For the PNV, the coalition government -and in this case it looks towards Podemos- has tried to solve social matters with state and “generalist” laws that have ignored the regional powers, which added to some sentences of the Constitutional Court has caused a change in the “Competence scaffolding of the State”.
“It is necessary to make a sincere reflection from Madrid that the autonomous system promised in the Constitution and in the statutes of autonomy has subsequently been transformed.

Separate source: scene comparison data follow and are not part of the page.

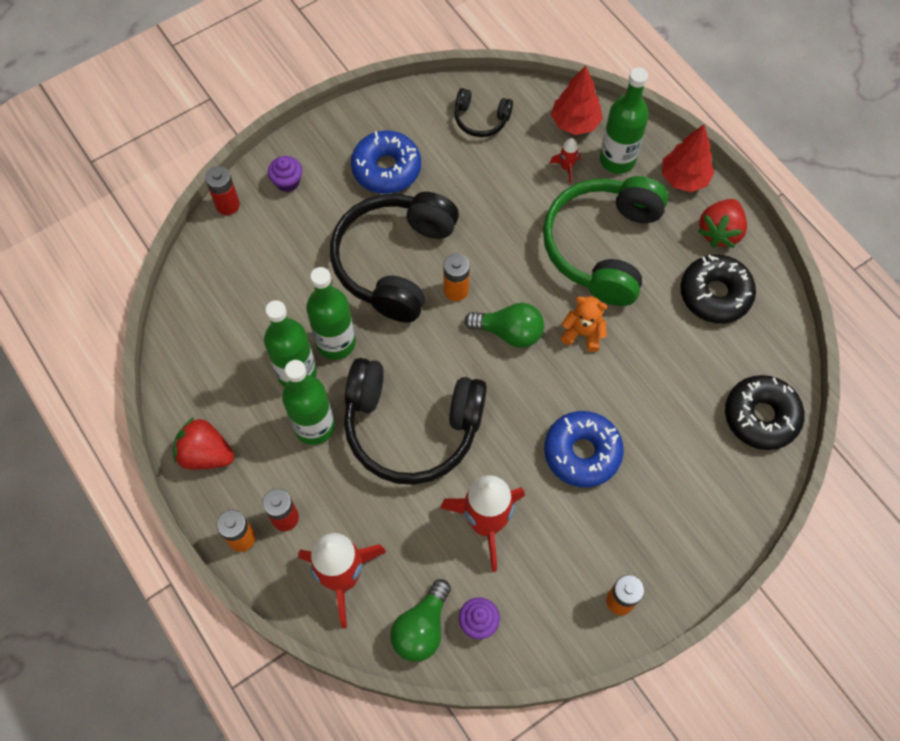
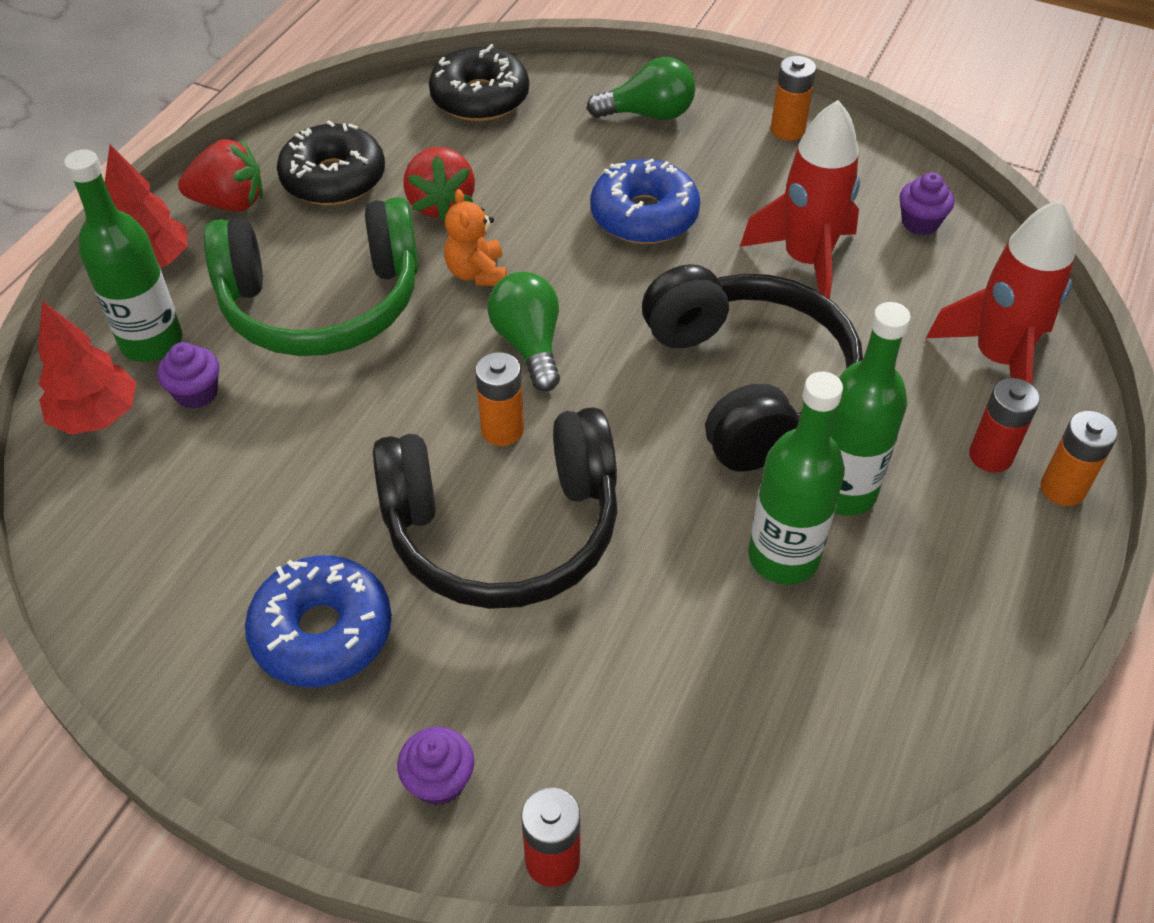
camera: 120 degrees left, 15 degrees down
red strawberry [173,417,234,470] -> red strawberry moved to [403,147,475,222]
green bottle [306,267,356,360] -> none
green light bulb [390,579,451,662] -> green light bulb moved to [587,57,695,120]
black headphones [454,88,513,137] -> none
red rocket [550,138,581,183] -> purple cupcake [157,342,219,409]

Matters that were given exclusively have suddenly been occupied by the State ”, he stressed after insisting on a new status agreement “from the loyalty of the Basque party ”.

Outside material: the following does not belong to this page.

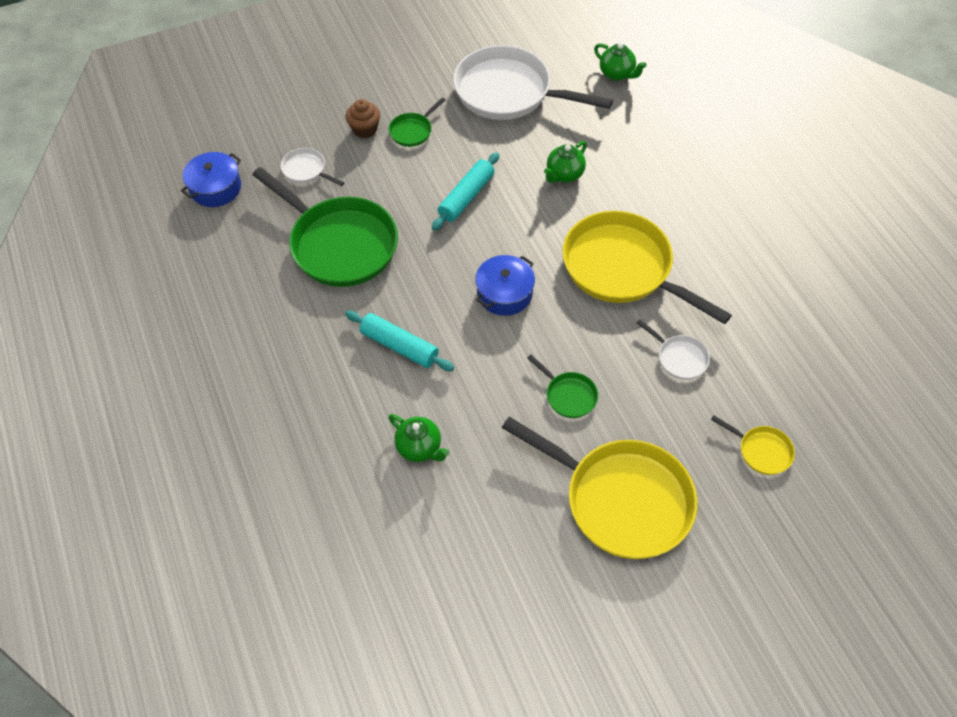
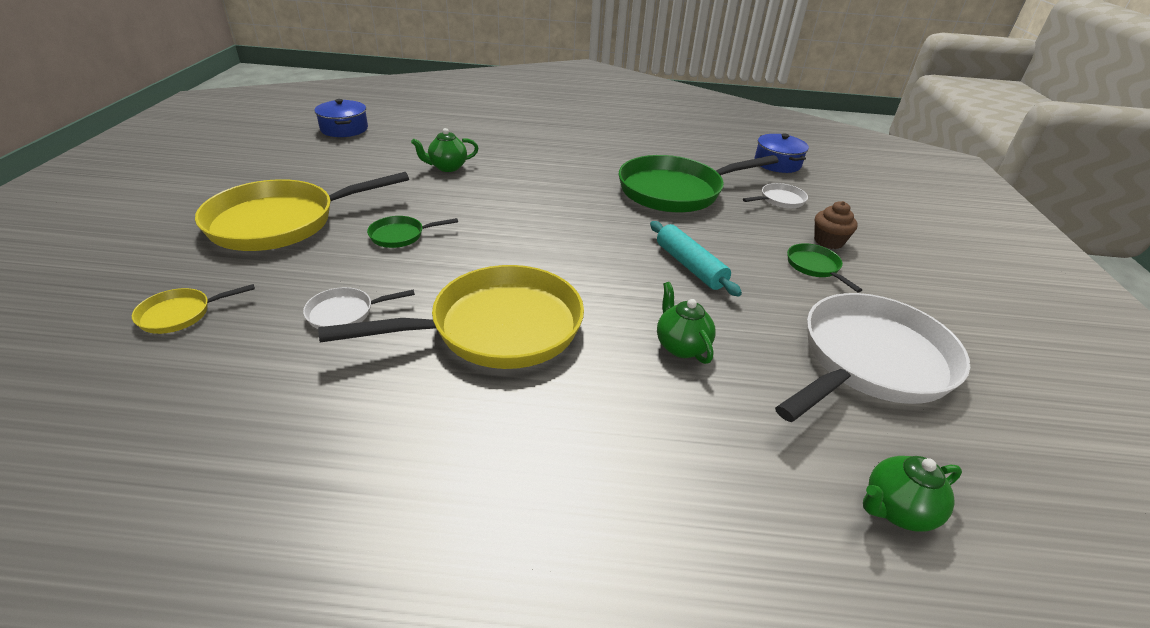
camera: 115 degrees right, 20 degrees down
turquoise rolling pin [345,310,454,371] -> none
blue pot [475,255,535,316] -> blue pot moved to [314,99,368,137]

Feijóo, lack of autonomic sensitivity
After almost four years of legislature and work in Congress, he observes “lights and shadows” in his relationship with the Socialists, but he does not seem to feel uncomfortable either, especially because he does not see a PP with the will to “build counting on us”, nor to its new leader, Alberto Núñez Feijóo, with regional sensitivity.

“Until now I have not seen it, it is possible that it has it and that it still does not dare to make decisions, but today there is not much to hold on to,” he says after pointing out that relations with the PP “have never been broken”.

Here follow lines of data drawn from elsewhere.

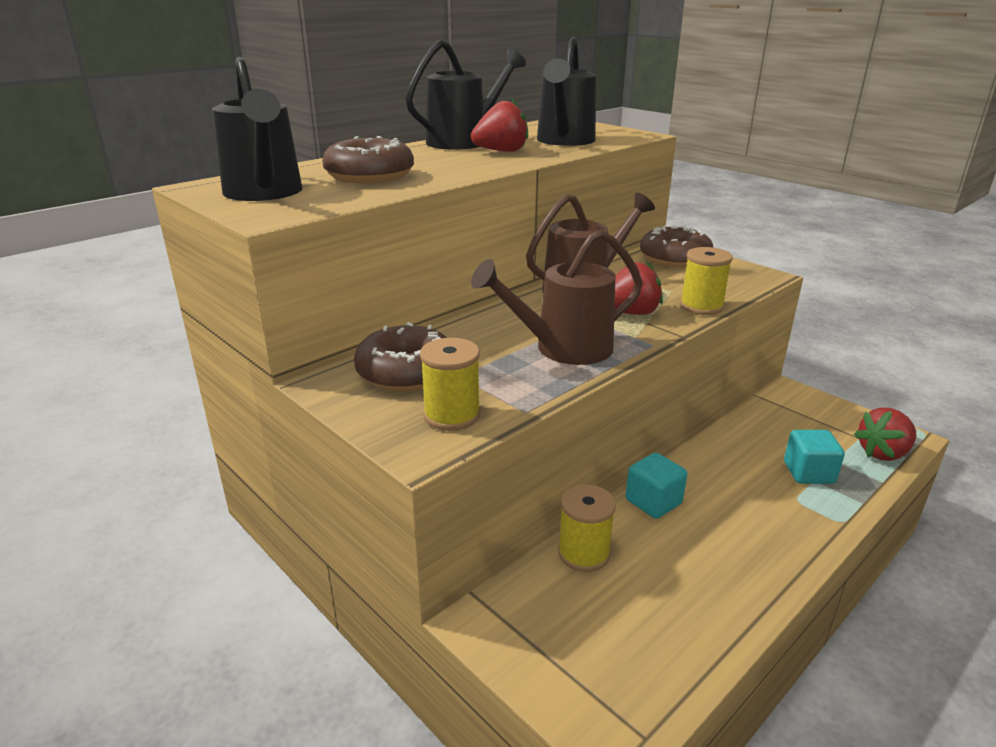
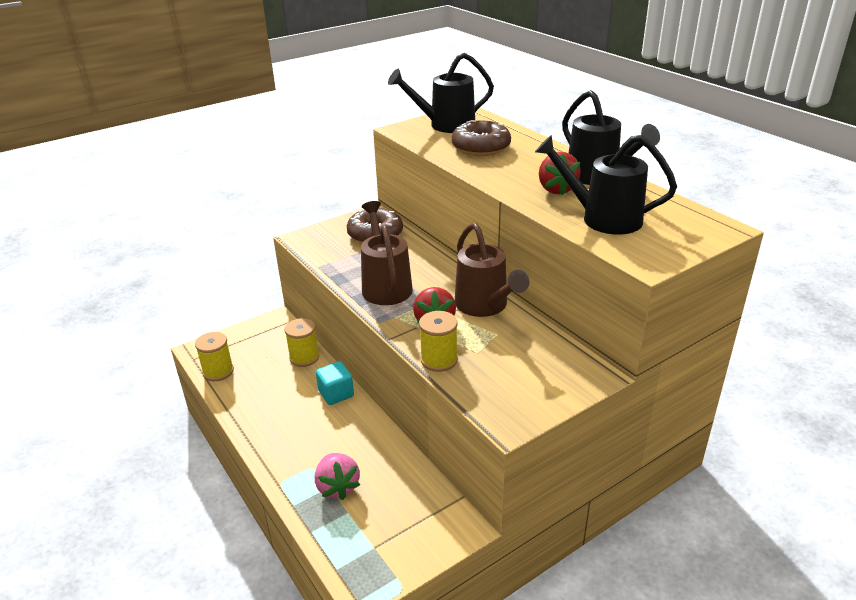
camera: 100 degrees right, 5 degrees up
yellow spool [420,338,480,431] -> yellow spool moved to [195,332,234,381]
brown donut [640,225,714,268] -> none
turquoise cube [784,430,845,484] -> pink strawberry [315,453,360,500]
red strawberry [854,408,916,461] -> none

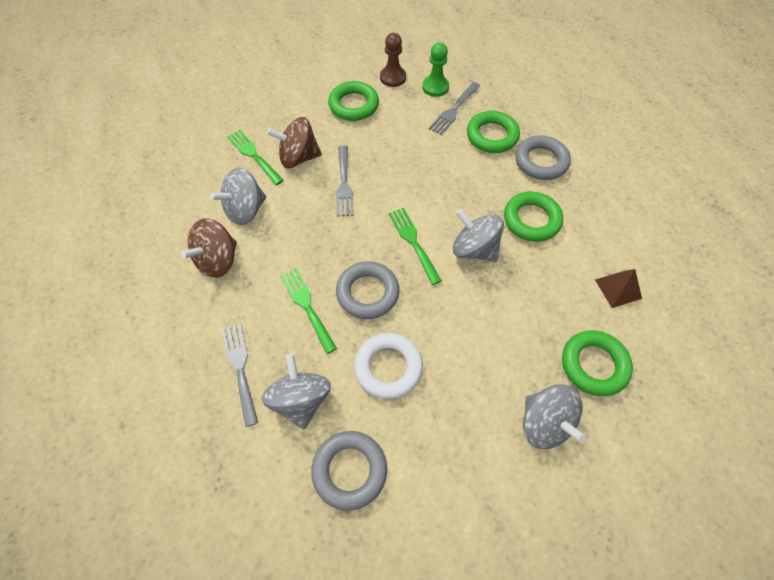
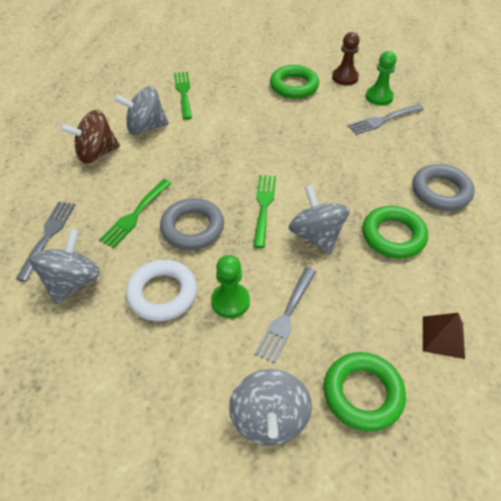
camera: 30 degrees right, 10 degrees down
brown spinning top [267,117,322,168] -> none
green fork [280,268,337,354] -> green fork turned 150 degrees counterclockwise [99,179,171,248]
grey ring [311,431,387,511] -> none
grey fork [336,145,354,216] -> grey fork moved to [255,267,316,363]
green ring [467,111,520,153] -> none
none -> green pawn [211,255,250,318]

He insists that the PNV was not the first to distance itself from the former president of the PP Government Mariano Rajoy in the face of the motion of no confidence presented by Pedro Sánchez and recalls that Ciudadanos previously withdrew his support: “We were very loyal and clear and we did what we demanded Basque citizenship”.
Reissue of agreements?
What he does reiterate before the next general elections is that “it is impossible” for the PNV to come to support a government “if Vox is in the equation”: “If someone wants to base a majority on that, then they will not count on us ”.
The truth is that the will of the Basque nationalists is, at least in Euskadi, to be able to reissue pacts with the PSE, since the coalition “has worked reasonably well” and Esteban does not see a great electoral turnaround in the next elections for the Juntas Generals and in the main Basque capitals.
“Our will is that seeing that the panorama is quite stable it would seem logical to speak with the PSOE, especially if we want to work on an agreement for a possible government”, he has insisted again.
Faced with EH Bildu, his political rival in the Basque Country, Esteban criticizes that in Madrid they have a discourse that is not “with which he plays” in the Basque Parliament, which is “an absolute confrontation”.
“Here he lays the red carpet thinking that what he would like is to become the PNV,” he says.
In fact, he criticizes Bildu for displacing his claims for self-government when the Sánchez coalition government “raises the flag of progress.”
A flag that in some issues, such as the confrontation with the reform of the yes law, is considered “electoral”, because in his opinion consent is not in doubt and it is an “ideological fight” that can take its toll on the left.
“People don’t usually reward messes and disagreements,” he warns.
The investiture block before new laws
“I don’t see it as robust,” says Esteban, who shows concern because “some are seeking to exacerbate differences” and accentuate the profile when it is not the best time.
Despite this, he still sees it feasible that this block, made up of PNV, ERC, EH Bildu and other parties such as Más País and Compromís, can approve laws such as Housing or even the repeal of the Gag Law, which he does not give up.
He advances that at the moment the differences are “insignificant” and that there are new proposals on the table to further refine issues such as the authority of the State security forces and bodies. Remember that it cannot be ignored that the PP law has been reformed by more than 60%.